- [Problem]:
Please copy the material below word for word, starting with the line that contains "9:53 is written." and going on through the end of the material.

* start Rows *

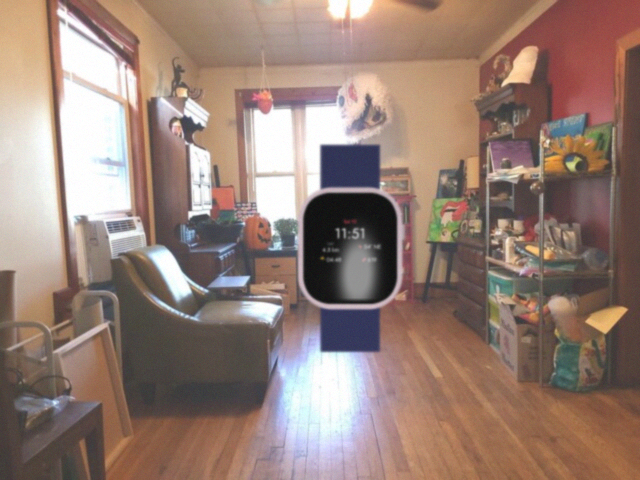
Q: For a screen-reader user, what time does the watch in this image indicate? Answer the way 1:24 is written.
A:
11:51
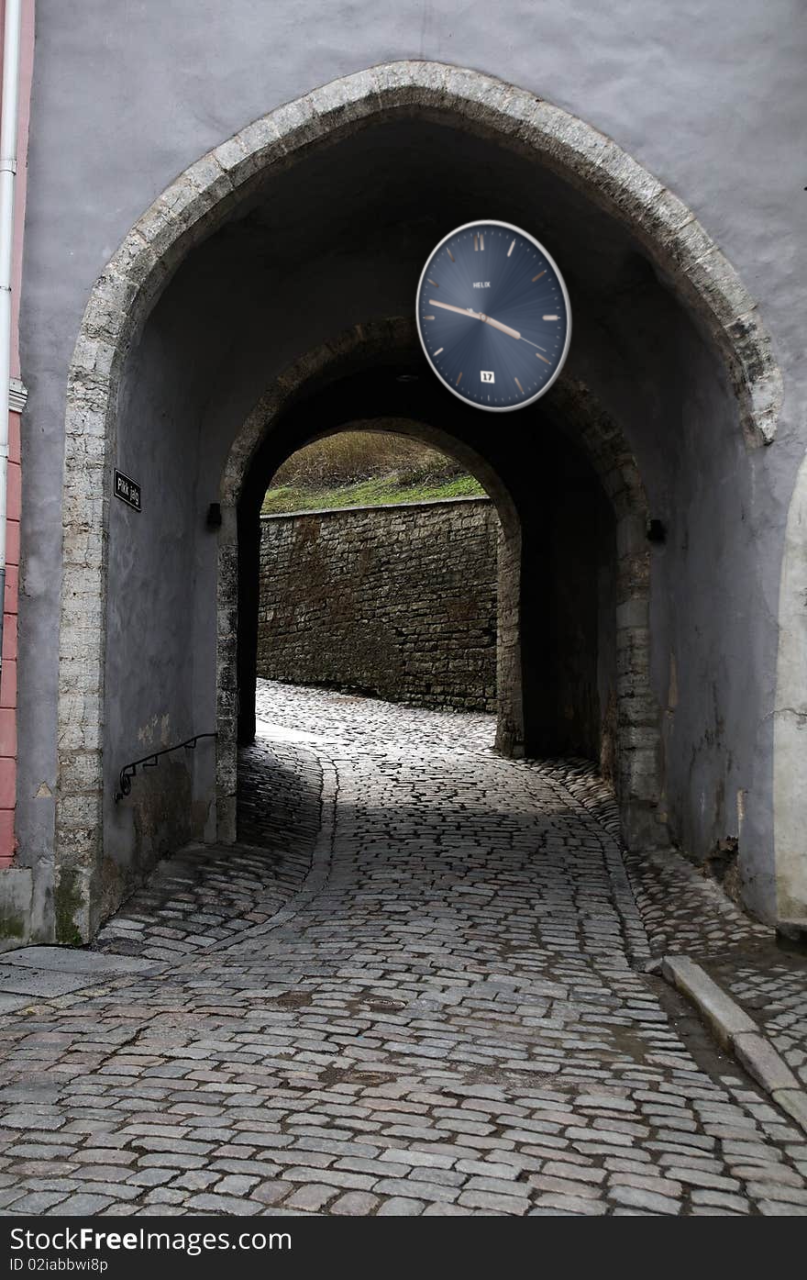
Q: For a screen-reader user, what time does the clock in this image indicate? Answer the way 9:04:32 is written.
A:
3:47:19
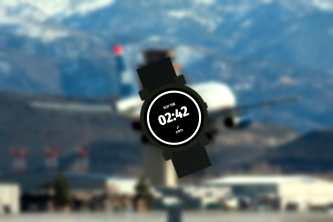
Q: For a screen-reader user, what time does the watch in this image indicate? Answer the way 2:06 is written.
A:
2:42
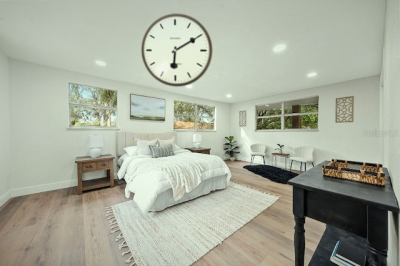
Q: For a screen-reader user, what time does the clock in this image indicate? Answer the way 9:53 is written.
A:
6:10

* end Rows *

- [Task solution]:
Q: For a screen-reader user, what time does the clock in this image indicate? Answer the way 9:53 is written.
A:
6:10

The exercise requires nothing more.